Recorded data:
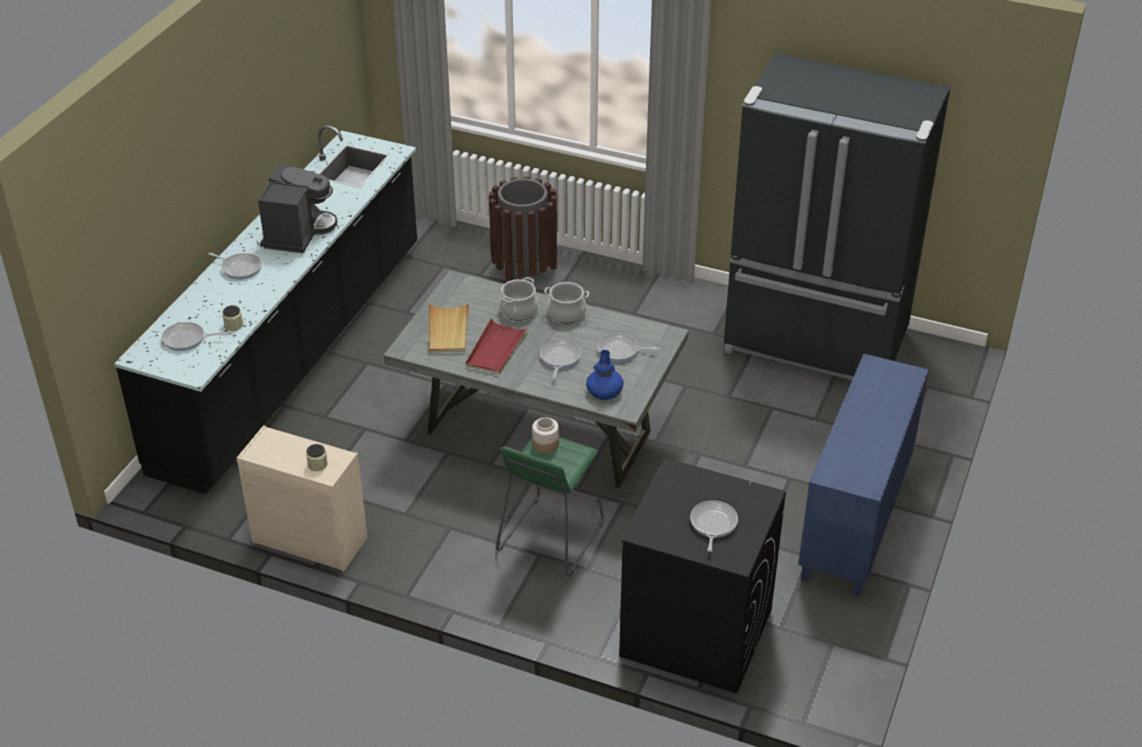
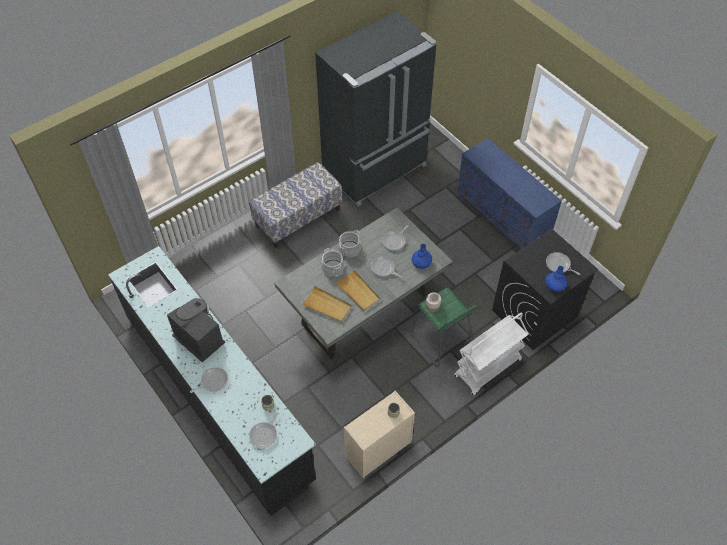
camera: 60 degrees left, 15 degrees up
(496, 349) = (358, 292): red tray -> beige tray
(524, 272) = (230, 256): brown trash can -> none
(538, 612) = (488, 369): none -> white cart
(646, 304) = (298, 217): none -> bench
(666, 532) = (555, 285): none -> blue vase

Task prompt ▸ Go line by line through the data and copy any that contain "none".

Expected output ▸
(524, 272) = (230, 256): brown trash can -> none
(538, 612) = (488, 369): none -> white cart
(646, 304) = (298, 217): none -> bench
(666, 532) = (555, 285): none -> blue vase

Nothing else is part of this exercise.